Conservatives have wondered for years why the founder of Domino's was not
more of a political presence, even in his home state of Michigan. He was
well
known for his pro-life views NOW tried to boycott his stores after he
donated money to help pass a state ban on Medicaid-funded abortions in
1988 and he spent millions to build Catholic churches and schools in
Central
America.
Earlier this year, Monahan launched a political-action committee that will
fund pro-life candidates at the state and federal level next year. He
figures
on spending $1 million in Michigan, and perhaps half that amount
elsewhere.
"Sen. Spencer Abraham is one of our priorities," he said.
Why did he wait so long?
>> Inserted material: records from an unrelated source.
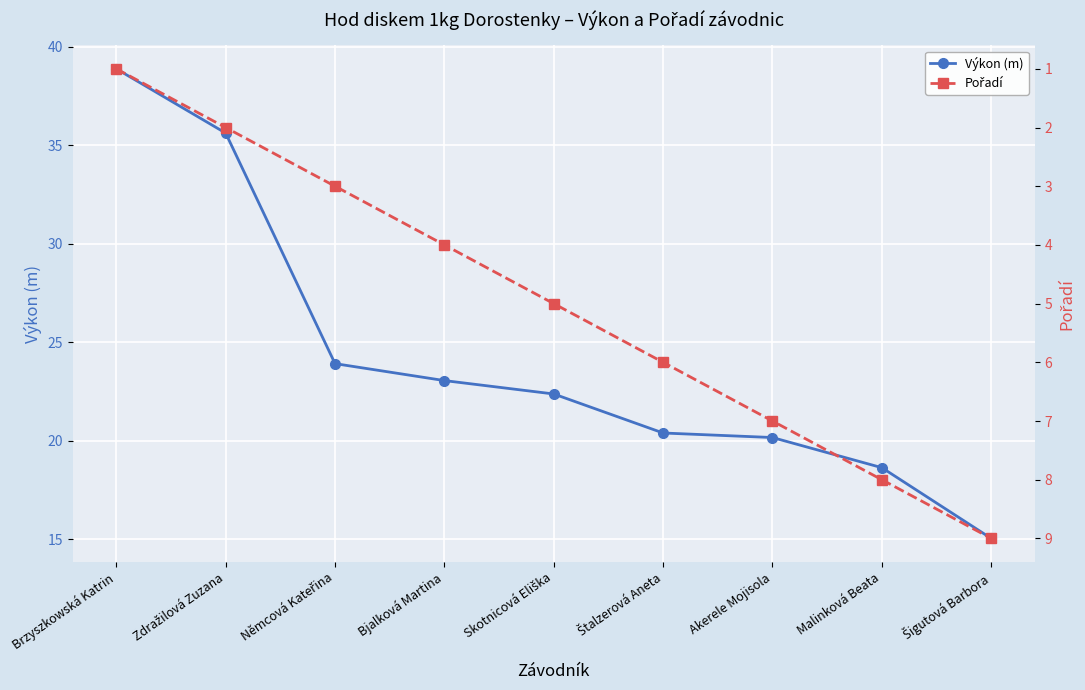

What position from the right is Akerele Mojisola?

3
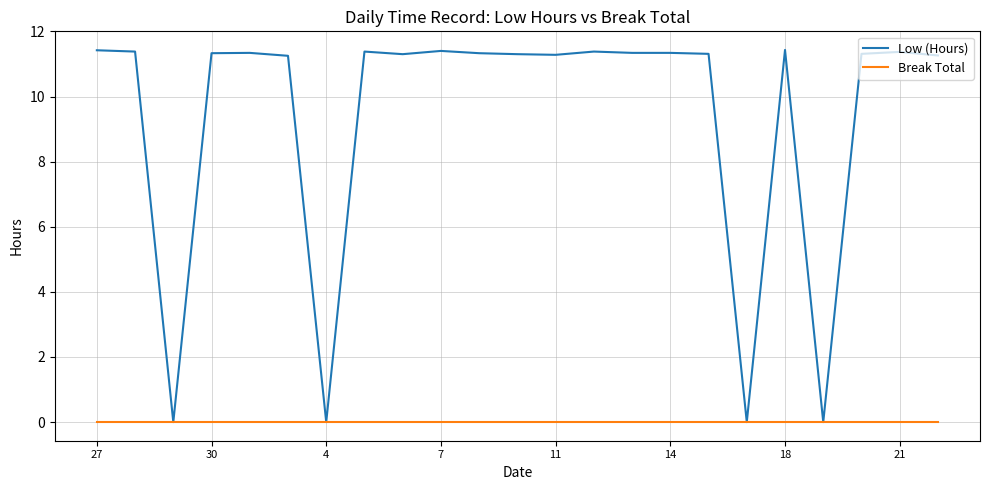

Which series has the largest total across all categories?

Low (Hours)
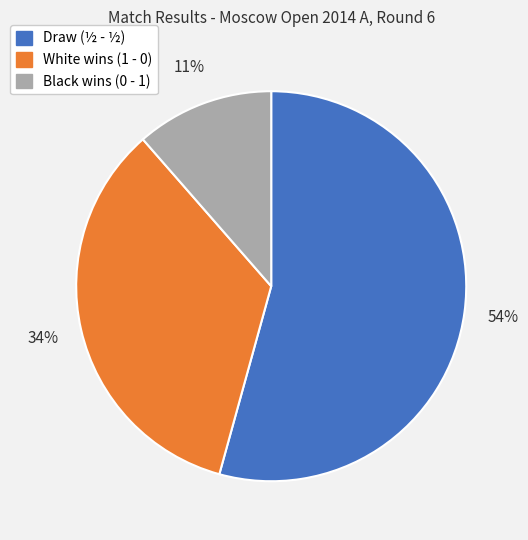

To the nearest percent, what is the average slice percentage?

33%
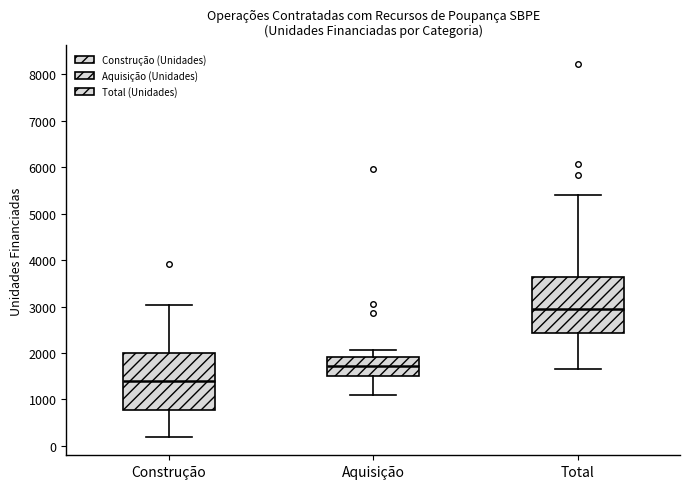

Where does the lower whisker of the box for Aquisição end on the y-axis? The values are not printed on the chart, so give them approximately, as read against the axis.

1100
Monahan said he was upset by the NOW boycott
not
because of what the group could do to him personally, but because he
didn't
want his politics to hurt his individual franchise owners. So he decided
to
put the company up for sale. It took years, but last December a deal was
finally concluded.
"I'm going to die broke," he says.

It's impossible to take the odious James Carville seriously. But his
forthcoming book,
Stickin': The Case for Loyalty, may mark a new low for
the
man. This slight volume, fated to descend upon an unsuspecting public next
month, intends to explain why it's good to stick with your friends and
stick
it to your enemies, even when your pals are pathological liars and your
foes
are simply searching for the truth.
Carville, doing his best hick-as-writer impression, promises no
"highfalutin
philosophizing" a pledge on which he delivers admirably. "When we talk
about
loyalty to God, I am not about to tell you dear reader which version of
God
is the right one whether it's the Judaic God or the Christian God or
the
Islamic God or the God of Righteousness," explains Carville in a chapter
on
religion. "For me, in the end, I like the God of Mother Robert of St.
Joseph's parochial school that I was acquainted with growing up. That God
never told me to hate anybody or anything."
Except evangelicals, apparently. Four pages after his declaration of
religious tolerance, Carville proclaims: "The fundamentalists are loyal to
the Bible to the point of being asinine. If they think God is going to
give
them any credit for their narrow-mindedness and stupidity, they're crazy."
Let's review: This is a book in defense of loyalty criticizing
evangelicals
for their loyalty to scripture. Hmmm. And it accuses them, specifically,
of
narrow-mindedness and stupidity for this loyalty. Double hmmm.
Hatred is a great motivator not only for Carville personally, but liberals
generally. At least that's what Carville says. In his discussion of why
Clinton wasn't removed from office, Carville says hate conquered all: "One
of
the major problems for [Democrats] who felt something other than loyalty
to
Bill Clinton was the Republican party. By going public against the
president,
they would in essence be helping people that they disliked on the other
side.
They would also be helping to advance the Republican agenda. These were
the
people we had worked against and argued with and fought for years. ... I
think this reluctance made a huge contribution to our cause. What kept
people
from crossing over was that they did not want to be on the other side.
They
were kept back by the opposition and who the opposition was and how they
conducted themselves. I can't sit here and tell you what everybody was
thinking but I know that it was a factor in a lot of people's minds. No
matter what their doubts, the glue was stronger than the forces working
against it. We stuck together behind the president."
That's the best argument yet for hate-crimes legislation.